Sam Tabachnik, The Denver Post on

Published in News & Features

DENVER — The U.S. Department of Justice has launched an investigation into the conditions inside Colorado’s prisons and juvenile detention facilities, the federal agency announced Monday.

The probe will examine “policies and practices” within the Colorado Department of Corrections and Division of Youth Services “to ensure that DOC inmates and youths in the custody of DYS are being afforded their rights under the U.S. Constitution and federal law,” the Justice Department said in a news release.

“The Constitution protects every American, whether they are a young person confined in a juvenile facility or an elderly person confined to a prison,” Assistant Attorney General Harmeet K. Dhillon said in a statement. “We are committed to upholding our federal civil rights laws so that no one is subject to unconstitutional mistreatment when held in state custody.”

The Justice Department, in a letter Monday to Gov.
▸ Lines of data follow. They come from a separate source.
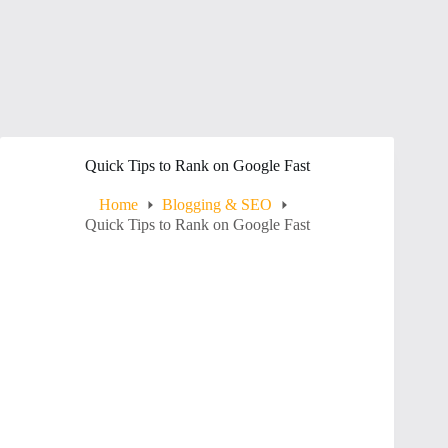
Quick Tips to Rank on Google Fast
Home
Blogging & SEO
Quick Tips to Rank on Google Fast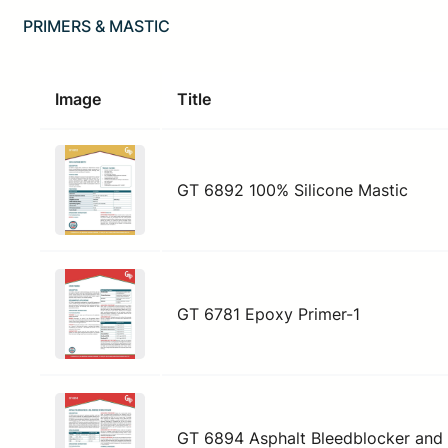
PRIMERS & MASTIC
Image
Title
GT 6892 100% Silicone Mastic
GT 6781 Epoxy Primer-1
GT 6894 Asphalt Bleedblocker and 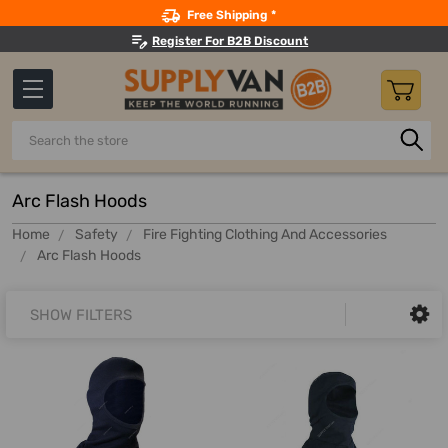
Search
Free Shipping *
Register For B2B Discount
Search
Arc Flash Hoods
Home
Safety
Fire Fighting Clothing And Accessories
Arc Flash Hoods
SHOW FILTERS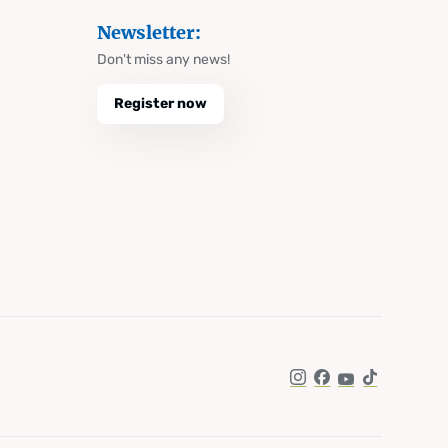
Newsletter:
Don't miss any news!
Register now
Instagram
Facebook
YouTube
TikTok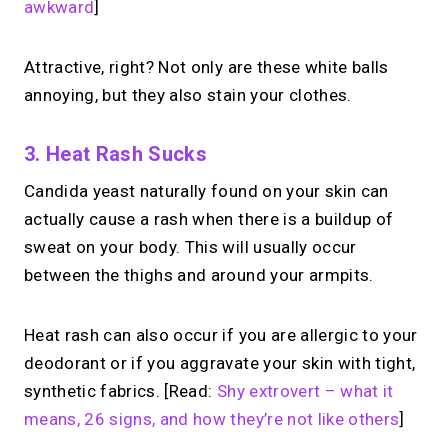
awkward
]
Attractive, right? Not only are these white balls
annoying, but they also stain your clothes.
3. Heat Rash Sucks
Candida yeast naturally found on your skin can
actually cause a rash when there is a buildup of
sweat on your body. This will usually occur
between the thighs and around your armpits.
Heat rash can also occur if you are allergic to your
deodorant or if you aggravate your skin with tight,
synthetic fabrics. [Read:
Shy extrovert – what it
means, 26 signs, and how they’re not like others
]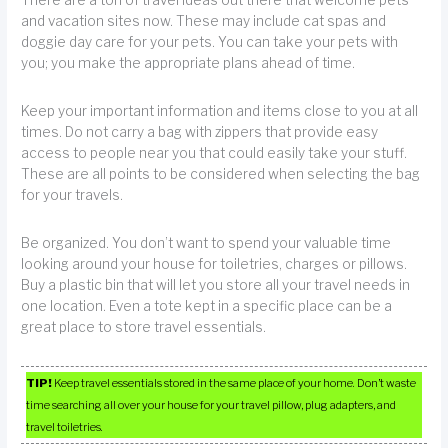
and vacation sites now. These may include cat spas and
doggie day care for your pets. You can take your pets with
you; you make the appropriate plans ahead of time.
Keep your important information and items close to you at all
times. Do not carry a bag with zippers that provide easy
access to people near you that could easily take your stuff.
These are all points to be considered when selecting the bag
for your travels.
Be organized. You don’t want to spend your valuable time
looking around your house for toiletries, charges or pillows.
Buy a plastic bin that will let you store all your travel needs in
one location. Even a tote kept in a specific place can be a
great place to store travel essentials.
TIP!
Keep travel essentials stored in the same place of your home. Don’t waste
time searching all over your house for your travel pillow, plug adapters, and
travel toiletries.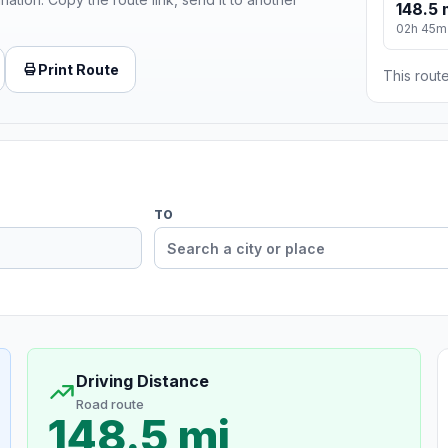
148.5 
02h 45m
Print Route
This route
TO
Driving Distance
Road route
148.5 mi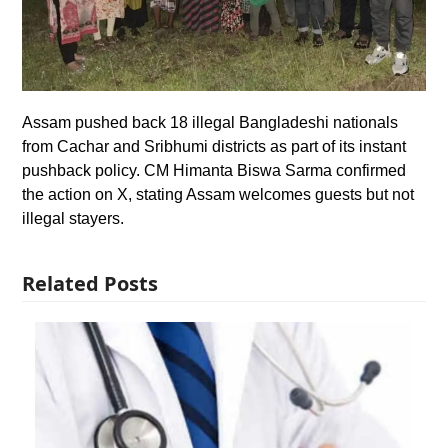
Assam pushed back 18 illegal Bangladeshi nationals
from Cachar and Sribhumi districts as part of its instant
pushback policy. CM Himanta Biswa Sarma confirmed
the action on X, stating Assam welcomes guests but not
illegal stayers.
Related Posts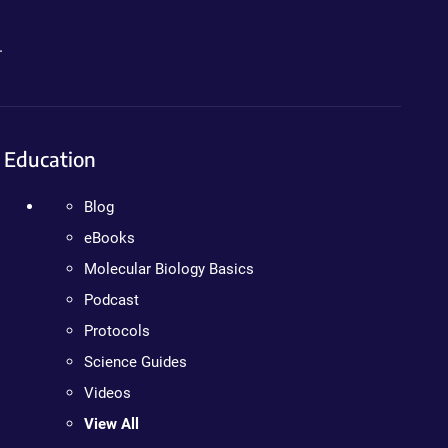
.
Education
Blog
eBooks
Molecular Biology Basics
Podcast
Protocols
Science Guides
Videos
View All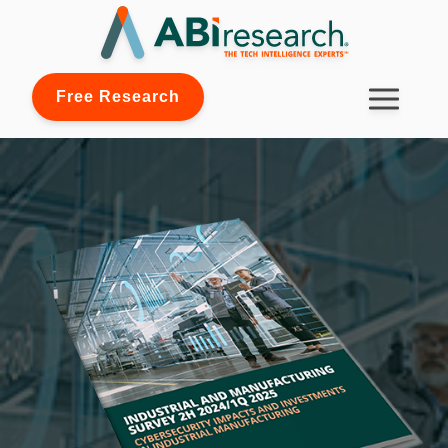
Free Research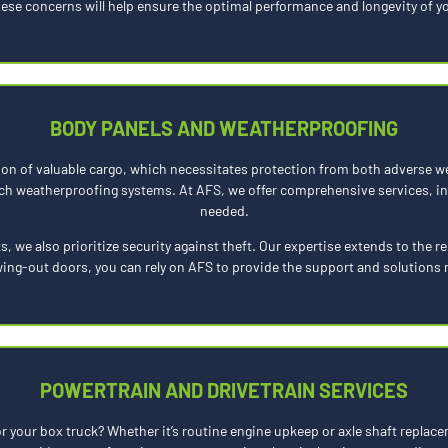
hese concerns will help ensure the optimal performance and longevity of yo
BODY PANELS AND WEATHERPROOFING
ion of valuable cargo, which necessitates protection from both adverse w
h weatherproofing systems. At AFS, we offer comprehensive services, inc
needed.
s, we also prioritize security against theft. Our expertise extends to the 
swing-out doors, you can rely on AFS to provide the support and solutions 
POWERTRAIN AND DRIVETRAIN SERVICES
 your box truck? Whether it’s routine engine upkeep or axle shaft replace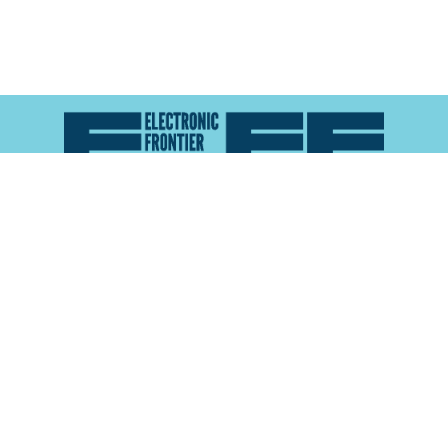
Atlas of Surveillance is a project of the
Electronic
Frontier Foundation
and the
Reynolds School of
Journalism at the University of Nevada, Reno
About
Explore the
Map
Methodology
Search the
Jared Polis, said the investigation will determine whether Colorado engaged in a “pattern or practice of violating the constitutional rights of prisoners held at DOC facilities by failing to provide adequate medical care and safe and sanitary physical conditions of confinement, and whether Colorado violates the rights of detainees by failing to protect youth in DYS facilities from use of excessive force and failing to provide adequate nutrition to detainees.

“The Department will also consider whether Colorado violates prisoners’ and detainees’ right to free exercise of religion by housing biological males in units designated for females,” the letter continued.
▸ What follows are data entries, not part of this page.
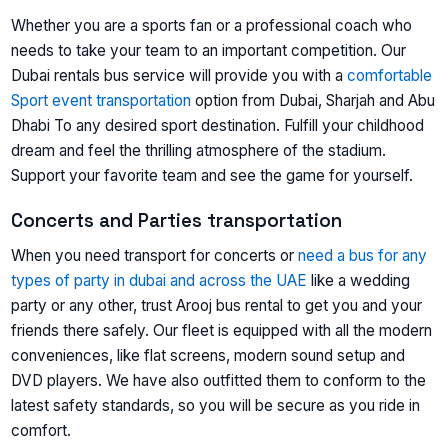
Whether you are a sports fan or a professional coach who
needs to take your team to an important competition. Our
Dubai rentals bus service will provide you with a
comfortable
Sport event transportation
option from Dubai, Sharjah and Abu
Dhabi To any desired sport destination. Fulfill your childhood
dream and feel the thrilling atmosphere of the stadium.
Support your favorite team and see the game for yourself.
Concerts and Parties transportation
When you need transport for concerts or
need a bus for any
types of party in dubai and across the UAE
like a wedding
party or any other, trust Arooj bus rental to get you and your
friends there safely. Our fleet is equipped with all the modern
conveniences, like flat screens, modern sound setup and
DVD players. We have also outfitted them to conform to the
latest safety standards, so you will be secure as you ride in
comfort.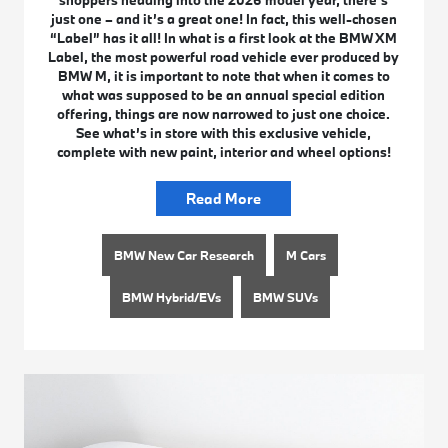
just one – and it’s a great one! In fact, this well-chosen
“Label” has it all! In what is a first look at the BMW XM
Label, the most powerful road vehicle ever produced by
BMW M, it is important to note that when it comes to
what was supposed to be an annual special edition
offering, things are now narrowed to just one choice.
See what’s in store with this exclusive vehicle,
complete with new paint, interior and wheel options!
Read More
BMW New Car Research
M Cars
BMW Hybrid/EVs
BMW SUVs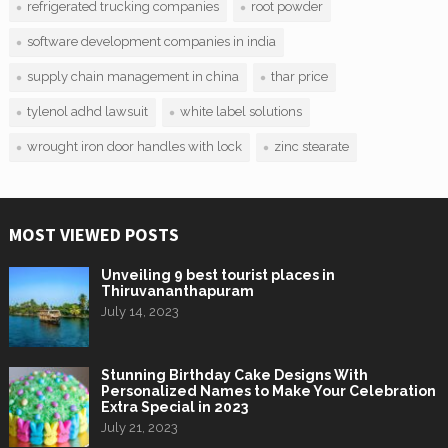
refrigerated trucking companies
root powder
software development companies in india
supply chain management in china
thar price
tylenol adhd lawsuit
white label solutions
wrought iron door handles with lock
zinc stearate
MOST VIEWED POSTS
Unveiling 9 best tourist places in
Thiruvananthapuram
July 14, 2023
Stunning Birthday Cake Designs With
Personalized Names to Make Your Celebration
Extra Special in 2023
July 21, 2023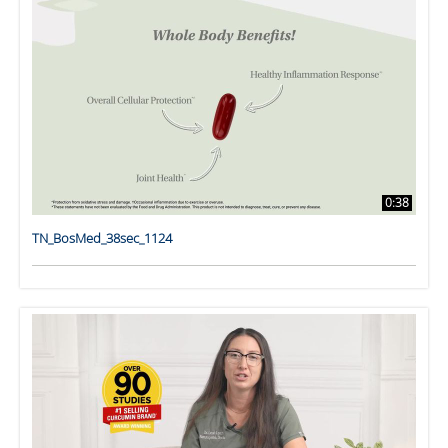
0:38
TN_BosMed_38sec_1124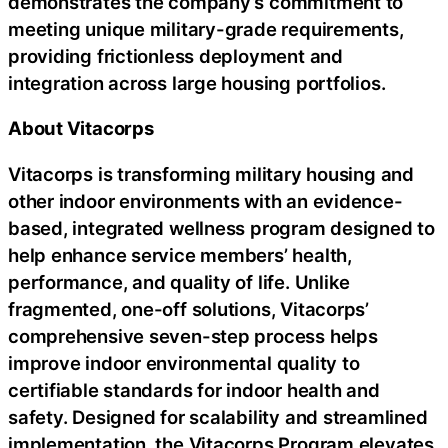
demonstrates the company’s commitment to
meeting unique military-grade requirements,
providing frictionless deployment and
integration across large housing portfolios.
About Vitacorps
Vitacorps is transforming military housing and
other indoor environments with an evidence-
based, integrated wellness program designed to
help enhance service members’ health,
performance, and quality of life. Unlike
fragmented, one-off solutions, Vitacorps’
comprehensive seven-step process helps
improve indoor environmental quality to
certifiable standards for indoor health and
safety. Designed for scalability and streamlined
implementation, the Vitacorps Program elevates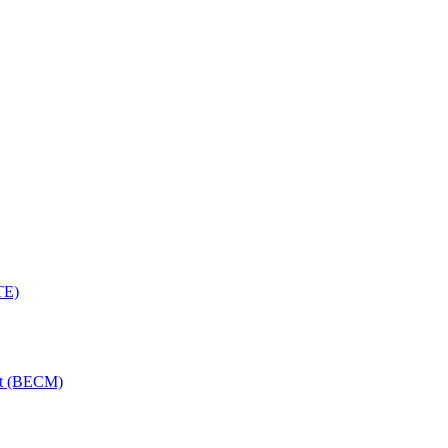
TE)
nt (BECM)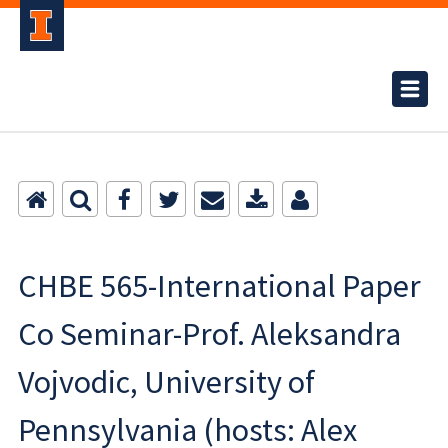
CHBE 565-International Paper
Co Seminar-Prof. Aleksandra
Vojvodic, University of
Pennsylvania (hosts: Alex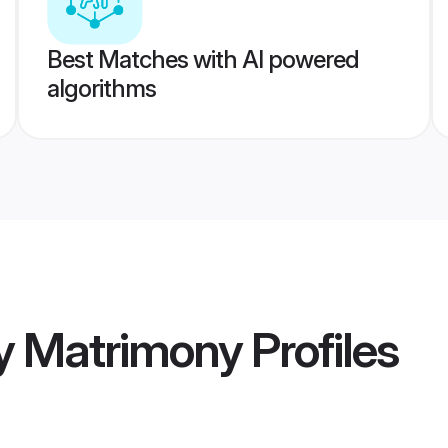
Best Matches with AI powered
algorithms
y Matrimony
Profiles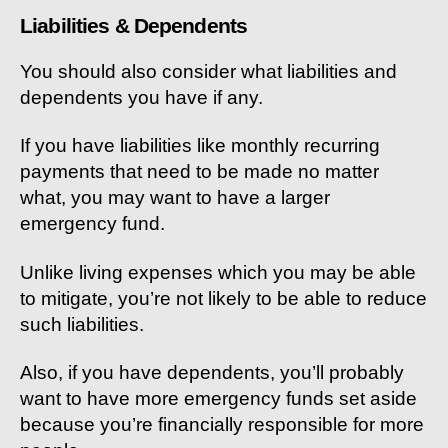
Liabilities & Dependents
You should also consider what liabilities and
dependents you have if any.
If you have liabilities like monthly recurring
payments that need to be made no matter
what, you may want to have a larger
emergency fund.
Unlike living expenses which you may be able
to mitigate, you’re not likely to be able to reduce
such liabilities.
Also, if you have dependents, you’ll probably
want to have more emergency funds set aside
because you’re financially responsible for more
A Polis spokesperson could not be reached immediately for comment.

The government’s investigation comes on the heels of The Denver Post’s reporting about the conditions inside the state’s juvenile detention facilities.

Last month, 10 parents told The Post that their kids were losing concerning amounts of weight at the Youthful Offender System facility in Pueblo due to a lack of food. One individual, a 22-year-old, was hospitalized after going into renal failure due to malnourishment, his family said.

 

The allegations prompted state correctional staff to change inmate privileges concerning the purchase of food.

In March, The Post found internal, nonpublic critical incident reports showed rampant allegations of excessive force by staff members at the state’s youth detention and commitment facilities, serious injuries sustained by teens while being physically restrained, a litany of illicit drugs entering secure facilities and several allegations of staff members engaging in sexual relationships with youth in their care.

The Division of Youth Services in August removed all youth serving sentences at the Lookout Mountain Youth Services Center in Golden over what staff and advocates called deteriorating safety conditions.

The Justice Department’s announcement also comes on the heels of Colorado officials denying President Donald Trump’s request to move former Mesa County clerk Tina Peters from a state facility to a federal prison. A federal court on Monday denied Peters’ latest request to leave prison. She’s currently serving a nine-year sentence on election-related charges.

Trump has repeatedly called for Peters’ release, and a senior Justice Department official has said he’s working to free her. After Colorado officials rejected the Federal Bureau of Prisons’ transfer request last month, the president called Polis a “sleazebag” and said Peters had been “unfairly convicted.”

Peters’ attorneys, in court filings, say her health has declined during her time in the Colorado prison.